ЧССР потеряла давно забытого ею непутёвого человека, а защитники демократии получили очередного героя, отдавшего жизнь в борьбе за их идеалы. А бедный человечек просто хотел халявского пива, на которое у него всегда не хватало денег.
Площадь опустела в течение нескольких минут, приехала полиция и тёмный фургон увёз в своём чреве очередную жертву борьбы за передел мира.
В Берлине инцидент не заметили, в Москве недовольно поморщились и выразили сожаление, в Вашингтоне с удовольствием потёрли руки, их пресса, естественно независимая, подняла стайный вой. А в Праге через неделю тихо закопали за муниципальный счёт безвестного борца за демократию. Проходила практическая обкатка будущих «цветных революций».
За окном весело шлёпает с крыши холодными каплями вчерашняя пурга, солнечные зайчики пляшут на посуде в старой «стенке».
Сколько лет этой мебели? Двадцать? Сорок? Или целая вечность? Я всегда помнил только её, другой не было…

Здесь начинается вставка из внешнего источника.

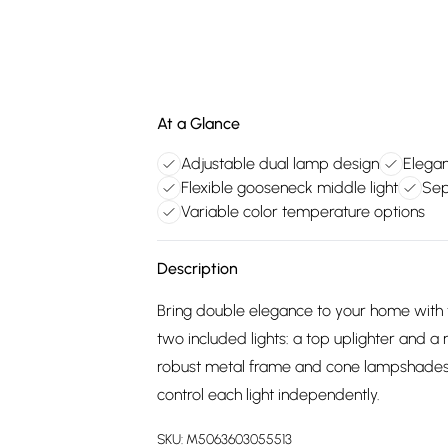
At a Glance
Adjustable dual lamp design
Elegan
Flexible gooseneck middle light
Sep
Variable color temperature options
Description
Bring double elegance to your home with
two included lights: a top uplighter and 
robust metal frame and cone lampshades 
control each light independently.
SKU:
M5063603055513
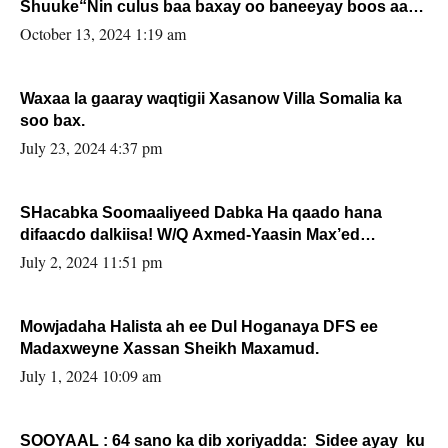
Shuuke“Nin culus baa baxay oo baneeyay boos aan
la buuxin Karin”.
October 13, 2024 1:19 am
Waxaa la gaaray waqtigii Xasanow Villa Somalia ka
soo bax.
July 23, 2024 4:37 pm
SHacabka Soomaaliyeed Dabka Ha qaado hana
difaacdo dalkiisa! W/Q Axmed-Yaasin Max’ed
Sooyaan
July 2, 2024 11:51 pm
Mowjadaha Halista ah ee Dul Hoganaya DFS ee
Madaxweyne Xassan Sheikh Maxamud.
July 1, 2024 10:09 am
SOOYAAL : 64 sano ka dib xoriyadda: Sidee ayay ku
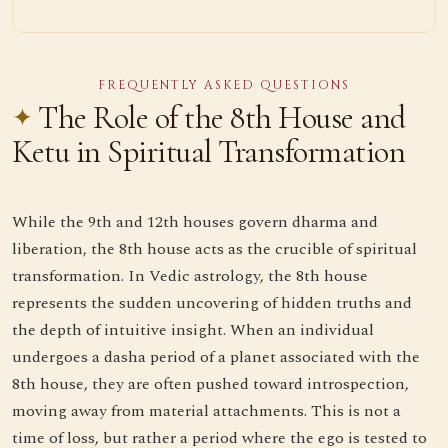
FREQUENTLY ASKED QUESTIONS
The Role of the 8th House and
Ketu in Spiritual Transformation
While the 9th and 12th houses govern dharma and
liberation, the 8th house acts as the crucible of spiritual
transformation. In Vedic astrology, the 8th house
represents the sudden uncovering of hidden truths and
the depth of intuitive insight. When an individual
undergoes a dasha period of a planet associated with the
8th house, they are often pushed toward introspection,
moving away from material attachments. This is not a
time of loss, but rather a period where the ego is tested to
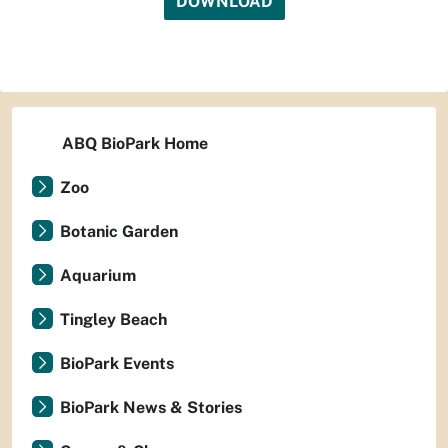
DOWNLOAD
ABQ BioPark Home
Zoo
Botanic Garden
Aquarium
Tingley Beach
BioPark Events
BioPark News & Stories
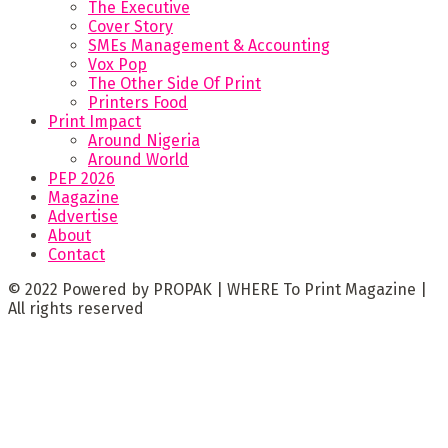
The Executive
Cover Story
SMEs Management & Accounting
Vox Pop
The Other Side Of Print
Printers Food
Print Impact
Around Nigeria
Around World
PEP 2026
Magazine
Advertise
About
Contact
© 2022 Powered by PROPAK | WHERE To Print Magazine |
All rights reserved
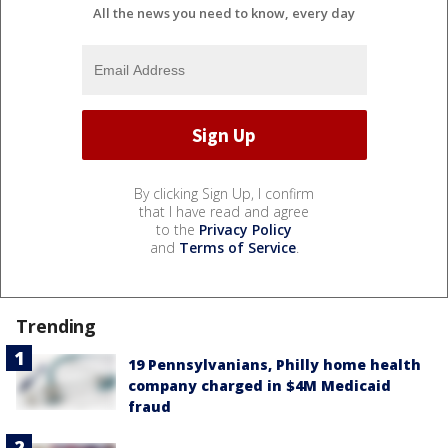
All the news you need to know, every day
By clicking Sign Up, I confirm
that I have read and agree
to the
Privacy Policy
and
Terms of Service
.
Trending
19 Pennsylvanians, Philly home health
company charged in $4M Medicaid
fraud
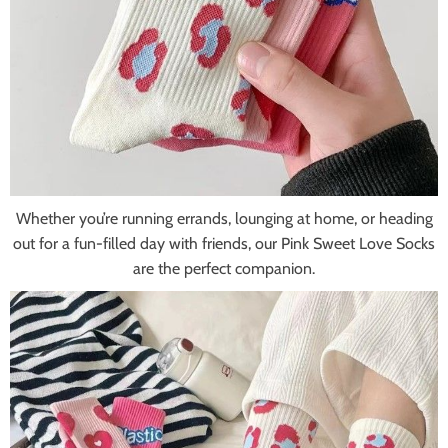
Whether you’re running errands, lounging at home, or heading
out for a fun-filled day with friends, our Pink Sweet Love Socks
are the perfect companion.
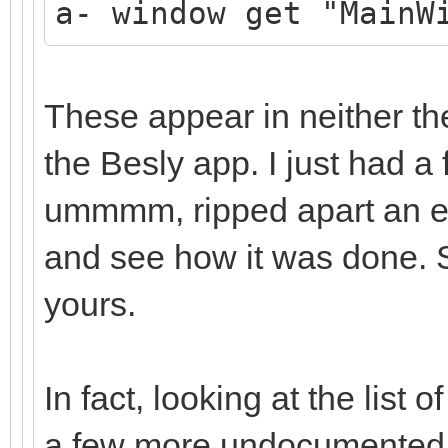
a- window get "MainW
These appear in neither th
the Besly app. I just had a f
ummmm, ripped apart an exi
and see how it was done. So
yours.
In fact, looking at the lis
a few more undocumented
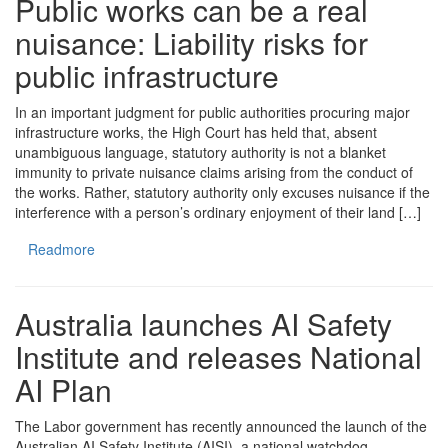
Public works can be a real
nuisance: Liability risks for
public infrastructure
In an important judgment for public authorities procuring major
infrastructure works, the High Court has held that, absent
unambiguous language, statutory authority is not a blanket
immunity to private nuisance claims arising from the conduct of
the works. Rather, statutory authority only excuses nuisance if the
interference with a person’s ordinary enjoyment of their land […]
Readmore
Australia launches AI Safety
Institute and releases National
AI Plan
The Labor government has recently announced the launch of the
Australian AI Safety Institute (AISI), a national watchdog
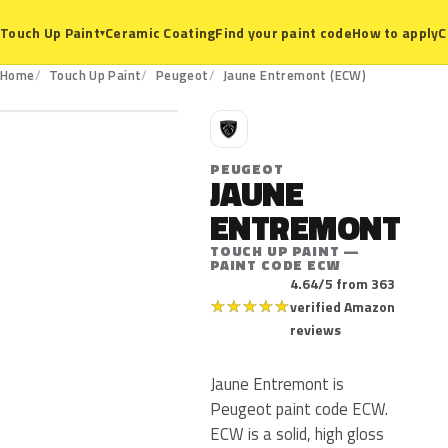
Ceramic Coating
Find your paint code
How to apply
C
Touch Up Paint
▾
ECW
Home
Touch Up Paint
Peugeot
Jaune Entremont (ECW)
P
PEUGEOT
JAUNE
ENTREMONT
TOUCH UP PAINT —
PAINT CODE ECW
4.64/5 from 363
★
★
★
★
★
verified Amazon
reviews
Jaune Entremont is
Peugeot paint code ECW.
ECW is a solid, high gloss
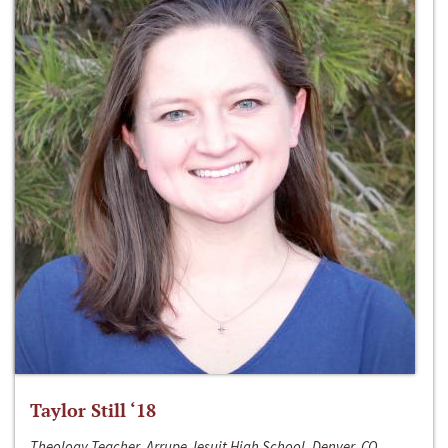
Taylor Still ‘18
Theology Teacher, Arrupe Jesuit High School, Denver, CO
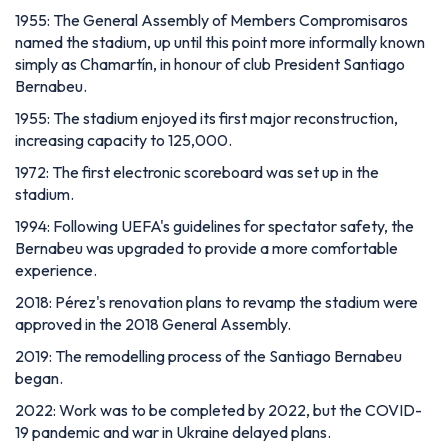
1955: The General Assembly of Members Compromisaros
named the stadium, up until this point more informally known
simply as Chamartín, in honour of club President Santiago
Bernabeu.
1955: The stadium enjoyed its first major reconstruction,
increasing capacity to 125,000.
1972: The first electronic scoreboard was set up in the
stadium.
1994: Following UEFA's guidelines for spectator safety, the
Bernabeu was upgraded to provide a more comfortable
experience.
2018: Pérez's renovation plans to revamp the stadium were
approved in the 2018 General Assembly.
2019: The remodelling process of the Santiago Bernabeu
began.
2022: Work was to be completed by 2022, but the COVID-
19 pandemic and war in Ukraine delayed plans.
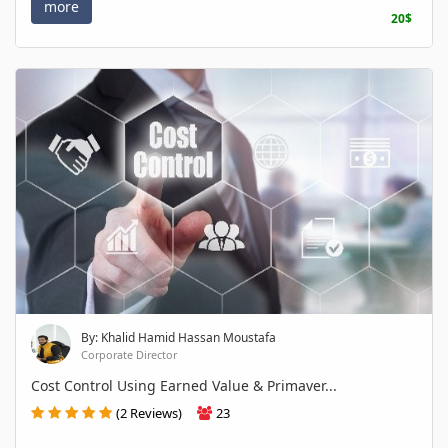
more
20$
By: Khalid Hamid Hassan Moustafa
Corporate Director
Cost Control Using Earned Value & Primaver...
(2 Reviews)
23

Мать суетится у стола, накрывает поздний завтрак, дети уже на улице – меряют сапогами глубину луж. Умываюсь, усаживаемся.
«Мы вот тебе подарок приготовили, с Натальей выбирали, решили на праздник подарить» – в руках у матери ноутбук. Господи – это сколько она копила на него? Я целую маму, жену. Правда, очень приятно. А что за праздник такой вдруг? О-й-ой-й-ой! Как я забыл – мой день рождения!
Наташка жмётся к плечу: «Бросай свои гонки-перегонки, сиди дома, пиши книжки!»
Я поднимаю рюмку: «За всех нас! Обещаю, что больше никаких перегонов! Всё! Закончил!»
Безумно интересно, но у меня нет, ни малейшего угрызения совести после вчерашнего в лесу. Совсем ничего! Наоборот, висевшая постоянно на душе тревога, куда-то исчезла, легко и радостно, как в безоблачном детстве.
На круглом столе, посреди комнаты – мой «бук», а прямо на нём – патрон от ППШ!